T.C.

UYUŞMAZLIK MAHKEMESİ

 

ESAS NO       : 2019/412

KARAR NO   : 2019/501      

KARAR TR    : 08/07/2019

 

ÖZET: Yargı kararı ile tazminle yükümlü tutulan ve tazminatın tamamını ödemiş bulunan davacı tarafından,ödenen tazminattan kusur ve sorumluluğu oranındaki tutarın, olayda sorumlu olduğu ileri sürülen Karayolları Genel Müdürlüğünden rücuen tahsili istemiyle açılan davanın, ADLİ YARGI YERİNDE çözümlenmesi gerektiği hk.

 

 

 

 

 

K A R A R

 

          Davacı                           : G. Sigorta Anonim Şirketi

          Vekilleri                         : Av. B. E. C. Av. H. U.

          Davalı                           : Karayolları Genel Müdürlüğü

          Vekili                             : Av. A. K.

 

          O L A Y                        : Davacı vekili dava dilekçesinde; 08/03/2013 tarihinde sürücü İ. K. sevk ve idaresinde iken Yalova-Armutlu karayolunun yol çalışması, bakım ve onarımı yapılan 23. Km'sinde meydana gelen ve davacı şirketçe zorunlu mali mesuliyet sigortası kapsamında sigortalanan 16 .. 986 plakalı aracın karıştığı; F. K.'ın maluliyeti, D. K. ve İ. K.'ın vefatıyla sonuçlanan kaza sonrasında yasal mirasçılar tarafından davacı şirket aleyhine açılan tazminat davaları sonunda, davacı şirketin Ankara 13. Asliye Ticaret Mahkemesi'nin E:2013/178, K:2014/219 sayılı kararı ile Ankara 23. İcra Müdürlüğünün 2014/11974 esas sayılı dosyasına 77.652,60-TL, ödeme yaptığı, Ankara 1. Asliye Ticaret Mahkemesi'nin E:2013/428, K:2016/421 sayılı kararı ile Ankara 26. İcra Müdürlüğünün 2016/14837 esas sayılı dosyasına 245.041,90-TL, ödeme yaptığı, gerek Yalova Cumhuriyet Başsavcılığı soruşturma dosyasında ve gerekse Ticaret Mahkemelerinde görülen dosyalarda yer alan bilirkişi raporlarında olayın oluşumunda Karayolları Genel Müdürlüğü'nün de % 62,5 kusurlu bulunduğu belirtildiğinden, Karayolları Genel Müdürlüğü'ne ait olan kusur oranına tekabül eden fazladan ödemiş olduğunu ileri sürdüğü 201.684,00-TL'nin ödeme tarihinden itibaren işleyecek yasal faizi ile birlikte tazminine karar verilmesi istemiyle Karayolları Genel Müdürlüğü'ne karşı 22/03/2018 tarihinde adli yargı yerinde dava açmıştır.

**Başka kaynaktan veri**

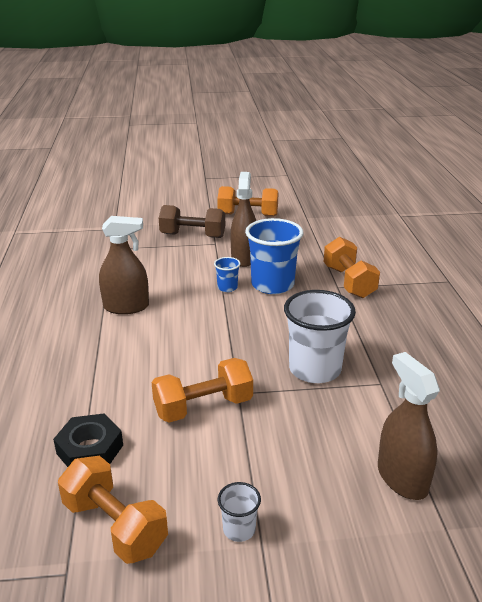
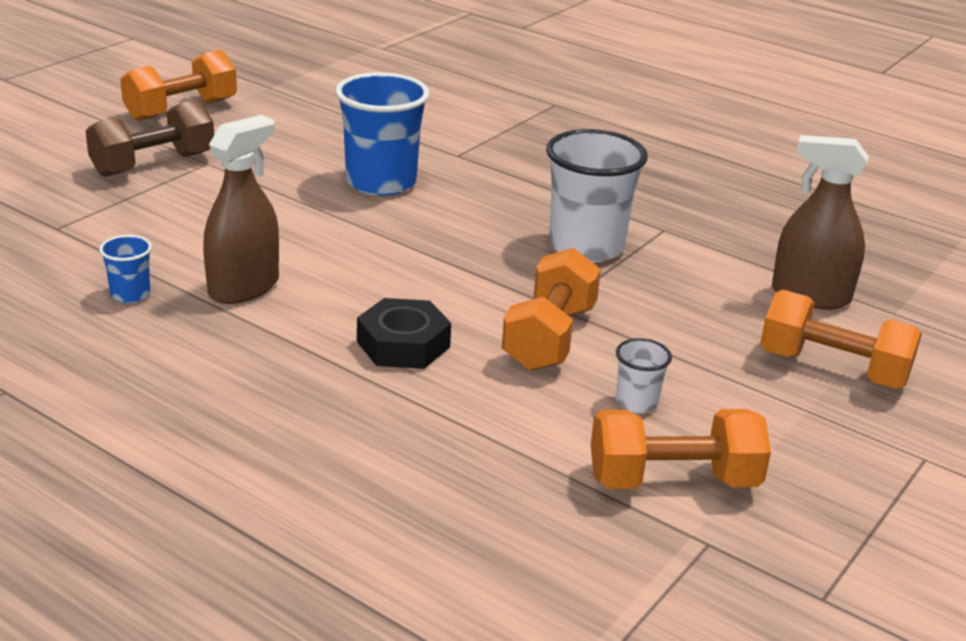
camera: 50 degrees left, 0 degrees up
(90, 449) = (516, 442): black nut -> black nut (403, 344)
(227, 287) = (332, 208): blue cup -> blue cup (130, 294)
(239, 529) = (771, 411): white cup -> white cup (636, 403)
(244, 258) = (284, 166): brown spray bottle -> none
(349, 282) = (460, 144): orange dumbbell -> orange dumbbell (833, 369)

          ANKARA 4. ASLİYE HUKUK MAHKEMESİ: 18/12/2018 gün 2018/141 E. 2018/741 K. sayılı dosyada "Davalı kamu tüzel kişisi olduğundan görmekle yükümlü bulunduğu kamu hizmeti sırasında verdiği iddia olunan zararlardan dolayı sorumluluğu, özel hukuk hükümlerine tabi değildir. Kamu tüzel kişilerinin yasalar tarafından kendilerine verilen görev ve yetkilerini kullanırken oluşan zararlar niteliği itibariyle hizmet kusurundan kaynaklanmakta olup bu zararların tazmini amacıyla idareye karşı hizmet kusurlarına dayanılarak 2577 sayılı İdari Yargılama Usulü Yasası'nın 2/1-b maddesi gereğince idareye karşı, idari yargı yerinde tam yargı davası açılması gerekir. " gerekçesiyle "yargı yolunun caiz olmaması" nedeniyle DAVANIN USULDEN REDDİNE" karar vermiş, istinaf edilmeyen karar 13/02/2019 tarihinde kesinleşmiştir.

          Davacı vekili aynı taleple bu kez idari yargı yerinde dava açmıştır.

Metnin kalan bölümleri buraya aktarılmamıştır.